My story: I teach on a university campus so when I have to walk to my buildings or parking lot etc carrying my backpack with laptop etc I get sob. I was an avid pickleball and volleyball player and started not being to breathe and play like I had previously played and at the same time I was so vey tired. When I found myself taking naps in the evening I knew for sure something was not right. I never have allowed myself to take naps late in the day because it disrupts my nighttime sleep. My cardiologist ( I have HTN) finally sent me for a TEE and I was diagnosed with HCM.
I was told over the phone that HCM/HOCM was my diagnosis and referred to a “heart failure” clinic which just about sent me over the edge. But the clinic docs and staff are really top notch.

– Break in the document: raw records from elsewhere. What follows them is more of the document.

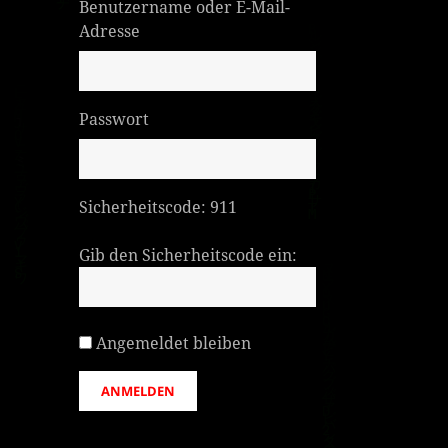
Benutzername oder E-Mail-
Adresse
Passwort
Sicherheitscode:
911
Gib den Sicherheitscode ein:
Angemeldet bleiben
ANMELDEN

I am choosing the surgery because my quality of life is very important to me and I am almost 62. I need to have it now to for the best recovery.
Like a lot of people, the diagnosis makes a lot of sense to me on hindsight. I was always not quite able to keep up with my peers in athletics and the random chest flutters and dizziness make more sense too! I just ignored those symptoms because they were fleeting and random.
So I am looking forward to being able to play the games I love Pickleball and volleyball! It’s my social outlet, my sunshine and outdoors time and my regular exercise. I miss it so much and can’t wait to play regularly again.
I expect to be nervous but I am banking that the benefits will outweigh the few summer months of recovery!
I appreciate all the stories I have read. The more information I have the better prepared I feel. So thank you again for sharing.

People talk about back pain. I did not experience that at all, I do not know why. My take is that different surgeons may have different techniques (Dr Schaff was my surgeon), or perhaps I have a strong core - back area muscles from my regular visits to the gym. I have been doing exercises like planks, bird dogs, dead bugs, bridges, and crunches at least 3X a week for 10+ years. These are not cardio and I had no breathlessness when doing them.